В Германию Кольцов привез свои препараты срезов индивидуальных клеток, стал показывать их местным светилам.
'Месяца два я работал в лаборатории Оскара Бючли в Гейдельберге, -- вспоминал Кольцов в 1936 году в книге 'Организация клетки'. -- Этот умный и очень интересный биолог подолгу просиживал над моим микроскопом, стараясь на разрезах во всех частях моих огромных клеток найти ячеистые структуры. Но теория ячеистой структуры Бючли меня давно не удовлетворяла. Мне казалось, что, чрезвычайно упрощая все огромное разнообразие протоплазматических структур, эта теория ничего не объясняет. Я...не хотел идти по его указке. В Киле я показывал свои препараты своему другу Ф.Мевесу (В.Флемминг уже скончался), он тоже восхищался их красотой, советовал описать их. Но я вовсе не хотел только описывать, хотел понять их организацию...
До этого времени [клетки] описывали главным образом мертвыми, на препаратах. Я... решил главное внимание обратить на эксперименты с живыми [клетками]... .
Очень скоро выяснилось, что вести работу можно, только зная основные законы физической химии' (5).

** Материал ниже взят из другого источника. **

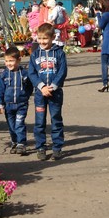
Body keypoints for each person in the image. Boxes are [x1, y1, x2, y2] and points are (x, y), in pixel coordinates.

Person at [27, 22, 68, 161]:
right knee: (39, 122)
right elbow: (31, 73)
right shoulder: (34, 55)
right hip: (40, 93)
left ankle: (57, 148)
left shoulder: (59, 53)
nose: (42, 41)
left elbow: (62, 71)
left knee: (56, 120)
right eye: (39, 38)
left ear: (53, 37)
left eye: (45, 38)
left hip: (55, 92)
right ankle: (41, 147)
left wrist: (54, 86)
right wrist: (41, 86)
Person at [0, 46, 33, 155]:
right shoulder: (4, 75)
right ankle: (14, 142)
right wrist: (0, 104)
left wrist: (26, 96)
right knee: (11, 125)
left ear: (19, 60)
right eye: (6, 61)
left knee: (19, 124)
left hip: (21, 104)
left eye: (11, 61)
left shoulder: (25, 74)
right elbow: (0, 91)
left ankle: (21, 143)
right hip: (8, 106)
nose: (9, 63)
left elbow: (30, 87)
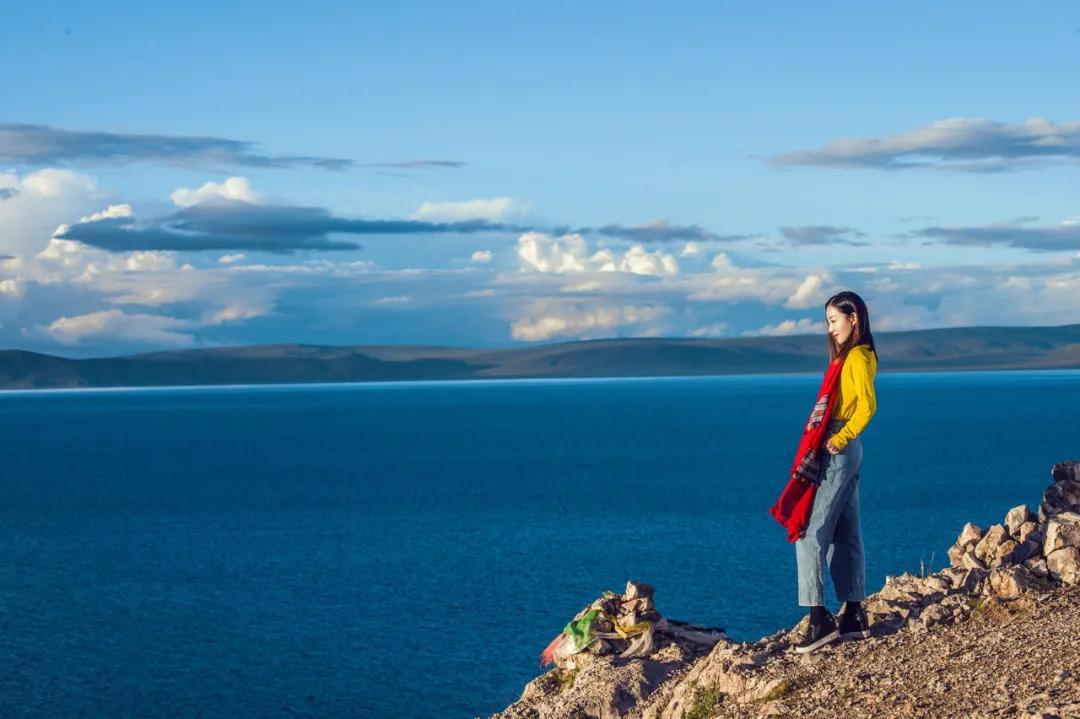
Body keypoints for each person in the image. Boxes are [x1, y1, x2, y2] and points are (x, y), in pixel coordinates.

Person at [793, 290, 878, 654]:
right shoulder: (860, 354)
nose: (829, 329)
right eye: (827, 322)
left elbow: (868, 405)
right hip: (847, 450)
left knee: (809, 534)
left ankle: (819, 619)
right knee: (846, 531)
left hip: (839, 447)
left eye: (833, 320)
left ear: (853, 317)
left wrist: (839, 437)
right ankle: (854, 614)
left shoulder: (856, 356)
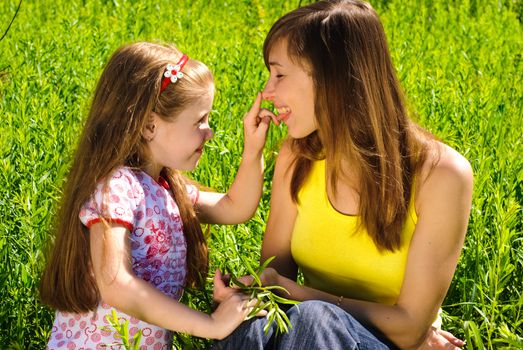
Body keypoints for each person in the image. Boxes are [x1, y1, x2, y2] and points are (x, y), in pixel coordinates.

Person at [214, 0, 473, 349]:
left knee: (315, 319)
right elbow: (274, 285)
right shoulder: (296, 155)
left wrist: (297, 294)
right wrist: (244, 294)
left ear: (332, 76)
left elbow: (411, 329)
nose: (267, 93)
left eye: (279, 74)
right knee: (251, 325)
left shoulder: (442, 175)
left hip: (384, 343)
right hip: (310, 337)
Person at [39, 41, 273, 349]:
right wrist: (211, 325)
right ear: (150, 126)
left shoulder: (166, 189)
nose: (209, 131)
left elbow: (234, 207)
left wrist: (253, 149)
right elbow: (116, 284)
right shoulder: (118, 187)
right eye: (199, 121)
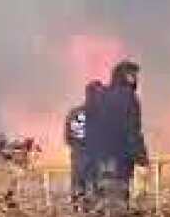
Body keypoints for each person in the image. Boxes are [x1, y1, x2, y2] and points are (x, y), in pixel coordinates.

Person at [87, 59, 149, 202]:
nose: (135, 79)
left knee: (100, 204)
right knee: (117, 204)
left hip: (96, 161)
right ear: (125, 76)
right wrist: (142, 160)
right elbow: (132, 131)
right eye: (132, 75)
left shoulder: (100, 96)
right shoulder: (128, 97)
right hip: (119, 160)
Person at [64, 81, 102, 200]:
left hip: (78, 158)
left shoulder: (74, 113)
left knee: (78, 191)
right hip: (96, 159)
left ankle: (78, 214)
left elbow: (68, 138)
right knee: (97, 193)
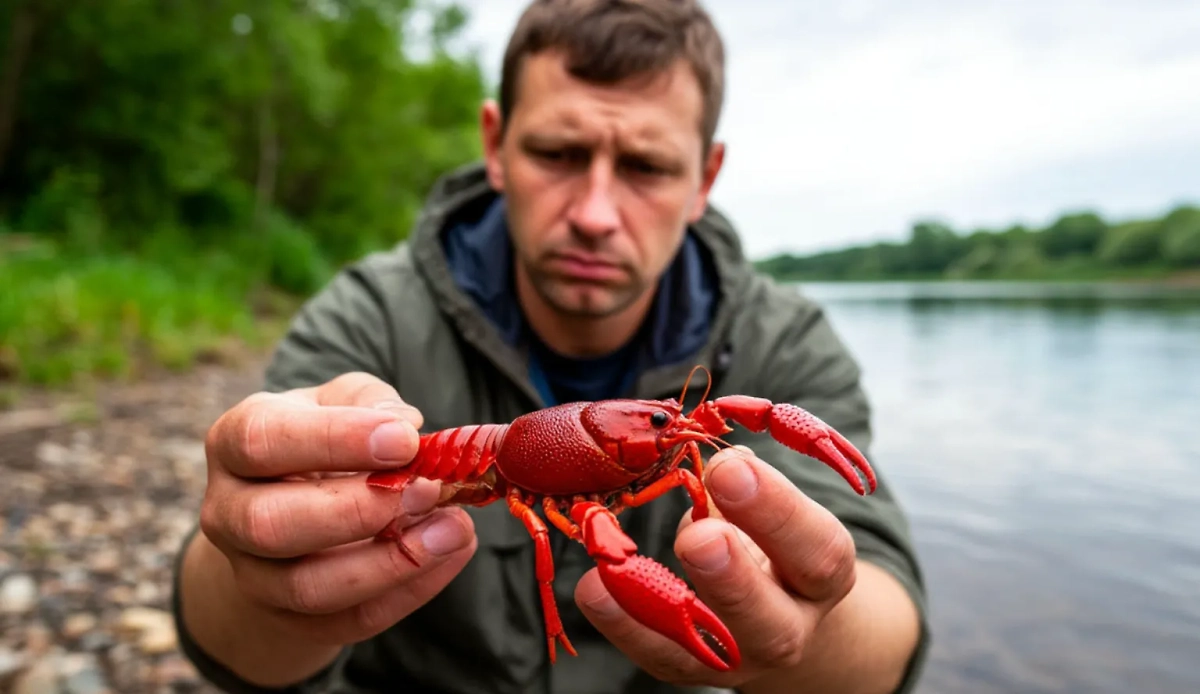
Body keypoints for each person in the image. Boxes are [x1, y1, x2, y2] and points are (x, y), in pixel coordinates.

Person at [171, 1, 930, 692]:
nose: (597, 213)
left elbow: (885, 614)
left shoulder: (783, 341)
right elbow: (234, 652)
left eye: (646, 166)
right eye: (560, 153)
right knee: (597, 534)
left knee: (694, 449)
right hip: (461, 477)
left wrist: (812, 640)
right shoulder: (366, 318)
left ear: (706, 177)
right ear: (496, 146)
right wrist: (259, 576)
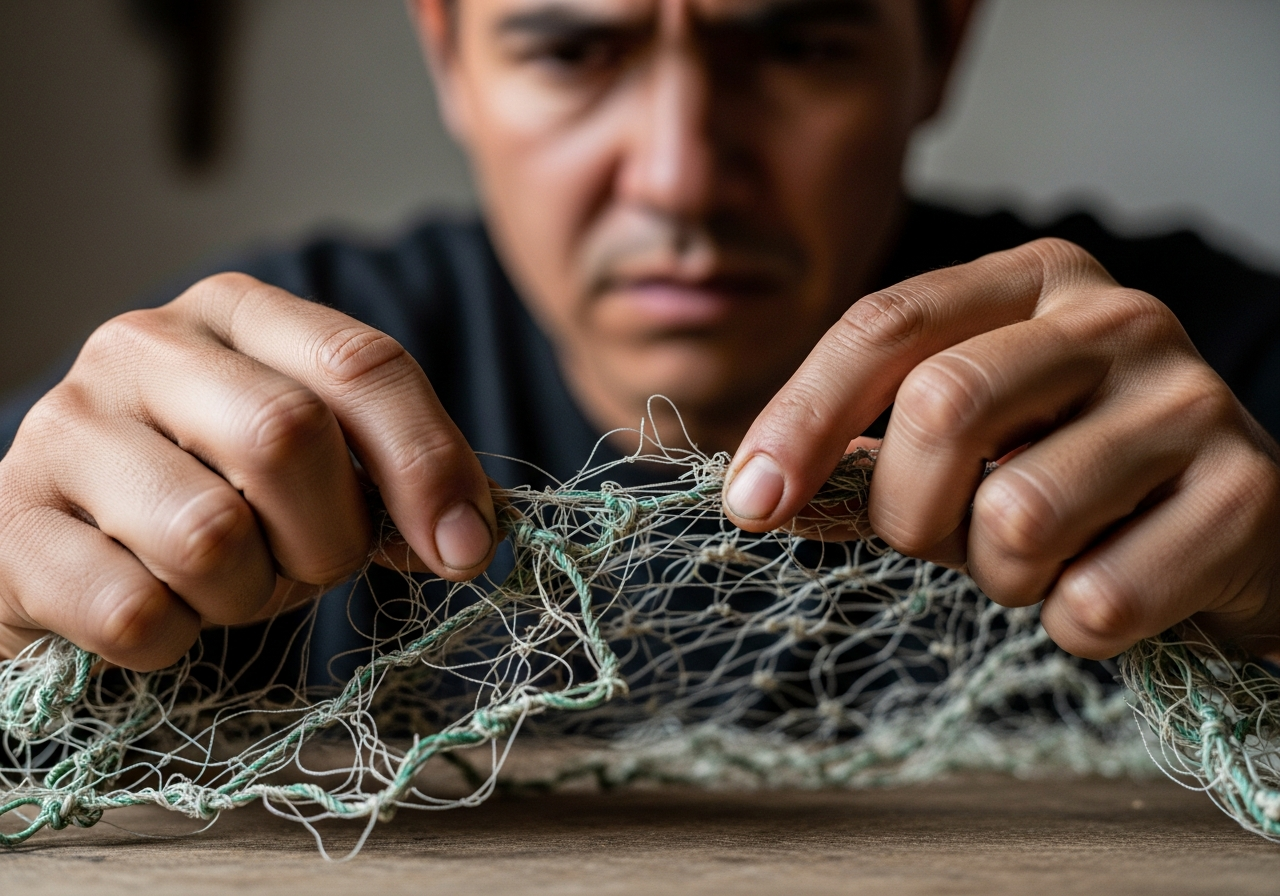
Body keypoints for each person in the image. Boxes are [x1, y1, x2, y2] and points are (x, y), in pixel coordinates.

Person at [0, 0, 1277, 678]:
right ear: (447, 50)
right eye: (570, 49)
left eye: (797, 45)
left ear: (937, 43)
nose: (678, 176)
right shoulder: (236, 404)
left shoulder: (1218, 377)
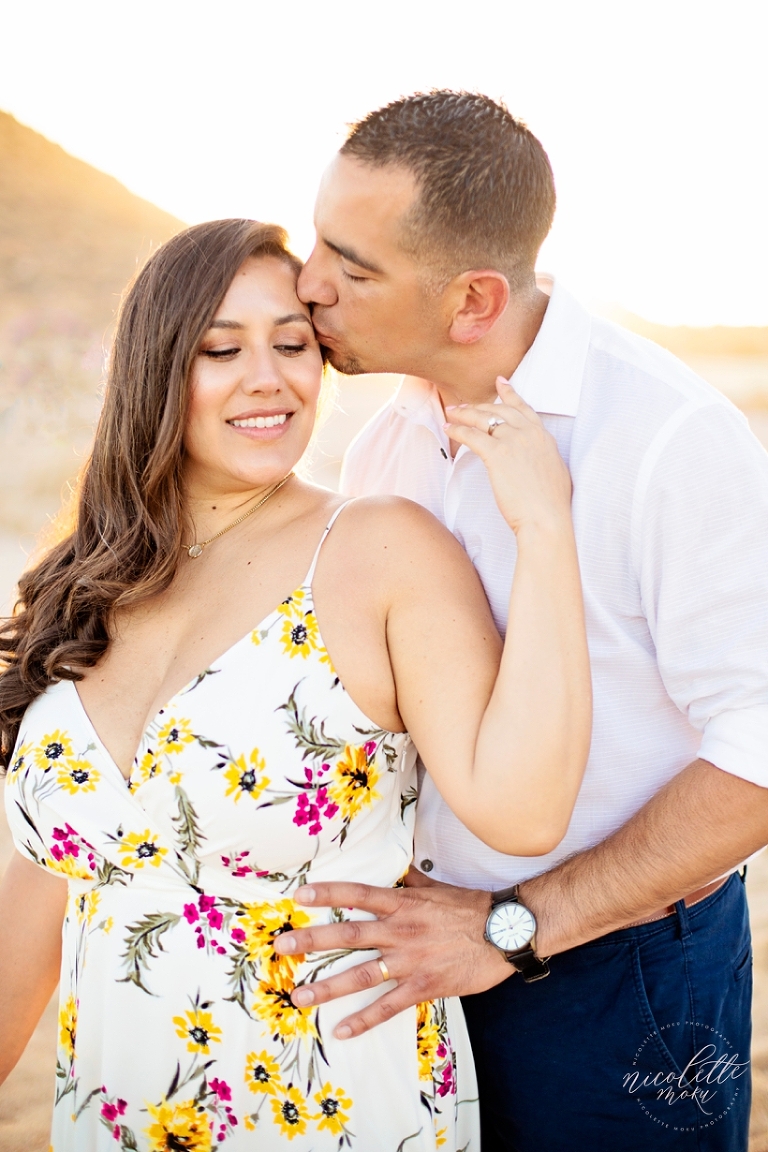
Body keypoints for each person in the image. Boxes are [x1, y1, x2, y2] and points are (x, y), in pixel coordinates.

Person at [0, 218, 591, 1151]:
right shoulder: (93, 576)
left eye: (293, 344)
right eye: (221, 349)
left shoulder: (378, 550)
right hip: (113, 1115)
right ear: (156, 370)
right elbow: (43, 887)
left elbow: (523, 813)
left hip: (328, 1108)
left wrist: (546, 528)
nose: (268, 376)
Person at [270, 91, 768, 1151]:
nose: (310, 284)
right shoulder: (385, 444)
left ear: (472, 300)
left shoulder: (672, 442)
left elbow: (761, 752)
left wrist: (517, 926)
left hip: (625, 979)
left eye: (352, 269)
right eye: (319, 239)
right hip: (420, 961)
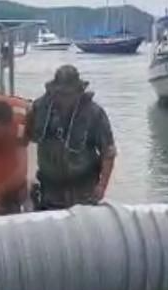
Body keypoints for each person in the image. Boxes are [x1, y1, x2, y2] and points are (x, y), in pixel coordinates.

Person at [26, 65, 116, 210]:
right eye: (60, 93)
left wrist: (102, 186)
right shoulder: (39, 108)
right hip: (49, 191)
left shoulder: (95, 114)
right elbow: (24, 140)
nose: (64, 98)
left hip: (84, 192)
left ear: (79, 91)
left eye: (69, 94)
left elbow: (108, 153)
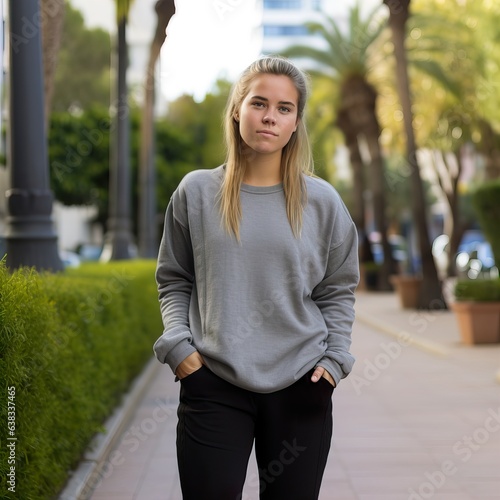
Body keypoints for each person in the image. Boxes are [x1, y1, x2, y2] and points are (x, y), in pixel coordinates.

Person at [154, 56, 359, 500]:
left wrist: (334, 362)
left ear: (295, 123)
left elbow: (338, 289)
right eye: (259, 103)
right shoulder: (196, 193)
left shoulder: (322, 202)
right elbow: (174, 277)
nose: (270, 116)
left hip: (302, 386)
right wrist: (180, 350)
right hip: (212, 383)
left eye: (284, 108)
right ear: (237, 109)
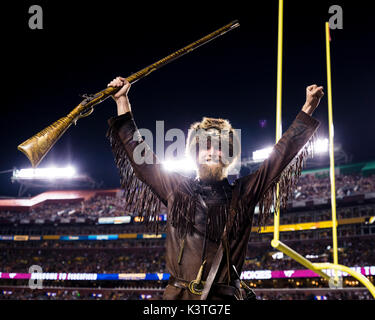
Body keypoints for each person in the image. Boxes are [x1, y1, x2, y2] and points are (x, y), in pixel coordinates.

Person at [106, 76, 323, 300]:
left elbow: (280, 155)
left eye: (219, 147)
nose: (211, 152)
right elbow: (141, 158)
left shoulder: (244, 194)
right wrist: (122, 102)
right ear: (195, 154)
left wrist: (307, 108)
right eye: (205, 146)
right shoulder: (176, 188)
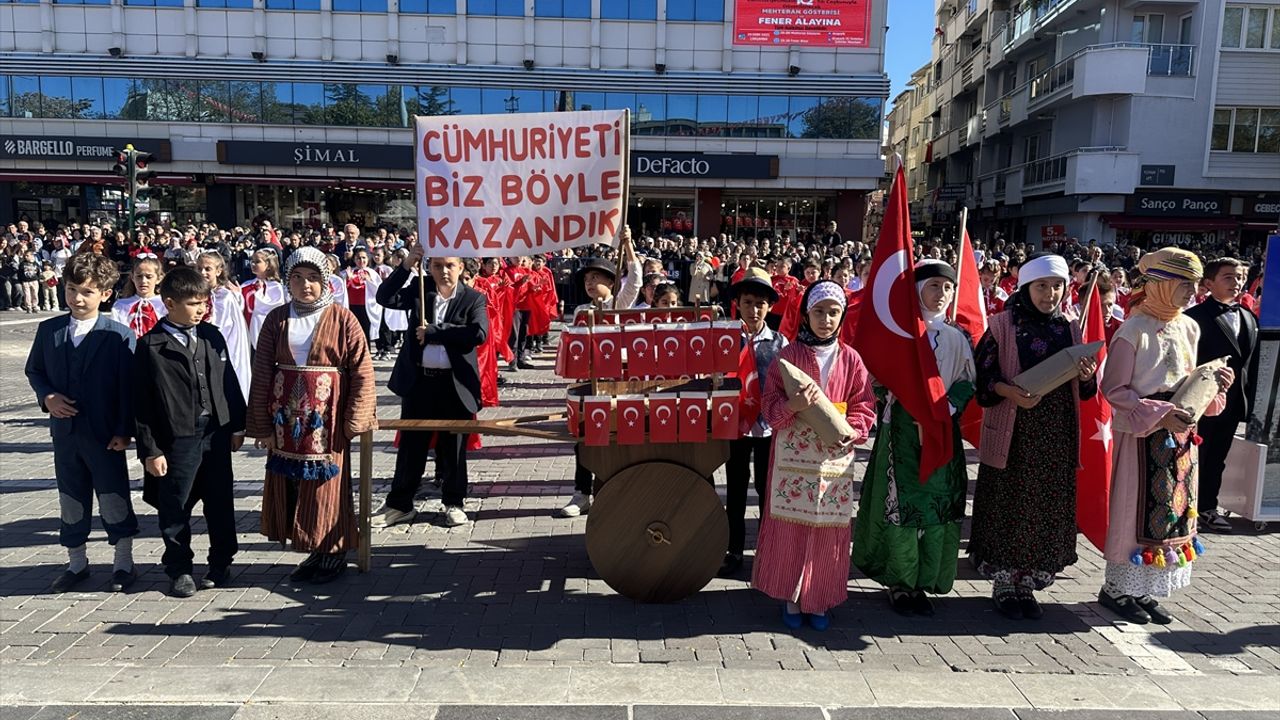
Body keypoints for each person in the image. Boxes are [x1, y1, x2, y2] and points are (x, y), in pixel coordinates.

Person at [1098, 248, 1234, 624]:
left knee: (1173, 511)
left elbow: (1188, 380)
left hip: (1180, 436)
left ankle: (1145, 588)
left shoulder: (1189, 326)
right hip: (1144, 434)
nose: (1192, 292)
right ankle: (1117, 588)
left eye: (1193, 284)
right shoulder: (1132, 330)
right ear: (1161, 284)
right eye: (1184, 284)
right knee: (1134, 510)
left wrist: (1213, 386)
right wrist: (1161, 413)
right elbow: (1114, 390)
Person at [969, 253, 1098, 620]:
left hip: (1055, 434)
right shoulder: (1001, 326)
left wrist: (1087, 374)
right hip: (1015, 434)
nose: (1050, 294)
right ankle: (1005, 581)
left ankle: (1028, 583)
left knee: (1044, 505)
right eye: (1042, 286)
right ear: (1025, 287)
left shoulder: (1069, 327)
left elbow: (1086, 392)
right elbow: (984, 383)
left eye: (1057, 286)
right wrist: (1009, 392)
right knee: (1010, 503)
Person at [246, 246, 378, 584]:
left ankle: (332, 552)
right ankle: (312, 550)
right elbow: (262, 370)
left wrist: (355, 418)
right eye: (298, 278)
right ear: (288, 280)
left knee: (325, 485)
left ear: (325, 280)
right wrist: (261, 424)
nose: (306, 285)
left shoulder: (342, 318)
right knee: (292, 484)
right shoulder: (277, 318)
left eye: (314, 278)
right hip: (286, 419)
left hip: (327, 419)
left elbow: (362, 370)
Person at [751, 280, 876, 631]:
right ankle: (791, 596)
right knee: (791, 526)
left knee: (826, 529)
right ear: (806, 314)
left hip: (833, 459)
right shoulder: (787, 356)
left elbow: (864, 404)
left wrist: (852, 429)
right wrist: (795, 404)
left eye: (833, 312)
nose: (825, 319)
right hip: (794, 457)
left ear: (842, 316)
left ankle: (818, 597)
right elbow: (770, 407)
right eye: (818, 311)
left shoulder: (851, 359)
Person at [853, 260, 975, 616]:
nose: (941, 294)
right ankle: (900, 582)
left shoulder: (957, 337)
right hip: (902, 431)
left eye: (947, 287)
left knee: (935, 506)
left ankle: (926, 579)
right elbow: (873, 376)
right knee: (901, 504)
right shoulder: (901, 333)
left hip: (941, 429)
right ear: (917, 289)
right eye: (933, 286)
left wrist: (950, 407)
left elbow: (968, 380)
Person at [25, 252, 139, 593]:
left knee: (113, 494)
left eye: (87, 291)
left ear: (105, 294)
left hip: (105, 434)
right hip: (65, 435)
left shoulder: (119, 335)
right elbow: (35, 370)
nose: (77, 298)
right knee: (71, 496)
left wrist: (124, 430)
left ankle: (123, 561)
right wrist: (47, 397)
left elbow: (127, 387)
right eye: (72, 289)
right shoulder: (50, 331)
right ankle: (77, 562)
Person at [133, 267, 247, 597]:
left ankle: (221, 561)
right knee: (175, 504)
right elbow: (141, 404)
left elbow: (229, 383)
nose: (201, 309)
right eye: (194, 303)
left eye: (204, 302)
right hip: (176, 437)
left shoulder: (212, 336)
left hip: (216, 432)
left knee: (220, 500)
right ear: (169, 303)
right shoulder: (151, 345)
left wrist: (237, 424)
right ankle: (179, 567)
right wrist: (150, 450)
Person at [371, 245, 489, 528]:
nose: (443, 271)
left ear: (461, 267)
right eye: (437, 266)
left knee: (454, 447)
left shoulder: (473, 298)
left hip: (454, 384)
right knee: (412, 446)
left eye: (449, 265)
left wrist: (436, 333)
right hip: (420, 382)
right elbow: (383, 296)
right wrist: (405, 266)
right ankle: (400, 504)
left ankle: (453, 501)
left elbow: (478, 333)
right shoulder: (420, 289)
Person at [557, 227, 643, 518]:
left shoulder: (620, 305)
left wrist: (628, 245)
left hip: (617, 384)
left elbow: (635, 278)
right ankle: (581, 494)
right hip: (588, 383)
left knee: (616, 438)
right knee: (584, 439)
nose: (590, 283)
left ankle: (615, 490)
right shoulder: (581, 310)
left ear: (611, 281)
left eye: (596, 278)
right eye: (587, 280)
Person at [1183, 257, 1258, 533]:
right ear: (1208, 283)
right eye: (1228, 277)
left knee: (1218, 457)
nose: (1236, 282)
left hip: (1234, 401)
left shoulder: (1249, 317)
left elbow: (1252, 362)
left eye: (1239, 277)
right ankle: (1186, 507)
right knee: (1194, 455)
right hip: (1201, 400)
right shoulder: (1194, 318)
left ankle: (1207, 508)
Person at [720, 267, 786, 577]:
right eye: (748, 302)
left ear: (770, 306)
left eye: (760, 303)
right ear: (738, 304)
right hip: (736, 426)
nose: (754, 309)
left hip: (769, 428)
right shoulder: (726, 340)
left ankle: (767, 551)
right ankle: (733, 550)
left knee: (766, 490)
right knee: (735, 489)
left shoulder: (781, 343)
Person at [196, 251, 252, 401]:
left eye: (208, 269)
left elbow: (231, 329)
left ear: (218, 271)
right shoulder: (195, 294)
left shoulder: (224, 296)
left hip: (220, 348)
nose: (202, 272)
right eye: (199, 268)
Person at [241, 247, 287, 352]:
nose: (253, 264)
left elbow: (272, 308)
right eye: (252, 261)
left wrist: (258, 292)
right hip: (248, 331)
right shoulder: (247, 284)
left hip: (266, 332)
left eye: (257, 262)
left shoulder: (275, 287)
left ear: (268, 265)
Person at [112, 255, 167, 338]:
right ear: (132, 277)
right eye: (139, 276)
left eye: (149, 277)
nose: (143, 281)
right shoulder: (121, 305)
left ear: (159, 278)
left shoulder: (165, 304)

Кольцову было в то время 30 лет. В таком возрасте можно делать самые смелые расчеты на много десятков лет. Но смелости молодого ученого, замахивающегося на перечисленные выше задачи, можно было позавидовать: ведь науки физико-химии просто не существовало. Ее нужно было создать на пустом месте, и именно этим он и занялся. При этом он не делал громких заявлений, не называл свои гипотезы законами, не трубил о них на всех перекрестках, не прибегал к защите вождей страны и мира, не будоражил никого своими прозрениями. Как был в мальчишестве, так и остался до конца дней спокойным, застегнутым на все пуговицы и строгим к себе и к другим первопроходцем неизведанных до него экспериментальных полей и создателем истин совсем не очевидных.
Физико-химические эксперименты Кольцова привели к открытиям мирового масштаба -- обнаружению в 1903 году 'твердого клеточного скелета', казалось бы, в нежнейших клетках. До него ученые считали, что клетки принимают свою форму в зависимости от осмотического давления наполняющего клетку содержимого. Кольцов оспорил этот основополагающий вывод и вывел новый принцип, согласно которому, чем мощнее и разветвленнее различные структуры каркаса, удерживающего форму клеток, тем больше эта форма отходит от шарообразной. Он предложил термин 'цитоскелет', изучил внутриклеточные тяжи во многих типах клеток, поставил тончайшие физические эксперименты, позволявшие исследовать их разветвленность, использовал химические методы для выявления условий стабильности цитоскелета.
Только с конца 1970-х годов исследование микротрубочек и других внутриклеточных волокон вышло на передний край науки, термин цитоскелет был предложен заново, и лишь в последней трети XX-го века универсальное значение цитоскелета стало осознаваться биологами и специалистами по структуре клеток. Значит опередил прогресс науки Кольцов по меньшей мере на три четверти века! Все биологи нашего времени убеждены, что понятие о цитоскелете сложилось совсем недавно, каких-нибудь три десятилетия назад. Но с начала XX-го века в течение трех десятилетий классик биологии Рихард Гольдшмидт не переставал объяснять в своих переведенных на все языки книгах 'принцип Кольцова' о существовании цитоскелета и о зависимости трехмерной структуры клеток от положения и состояния внутриклеточных 'эластичных волокон', обнаруженных Николаем Константиновичем. Вспоминая время, проведенное на Виллафранкской станции вместе с Кольцовым, Гольдшмидт -- свидетель рождения этого принципа -- писал на склоне своих лет:
'...там был блестящий Николай Кольцов, возможно лучший русский зоолог, доброжелательный, непостижимо образованный, ясно мыслящий ученый, обожаемый всеми, кто его знал' (6).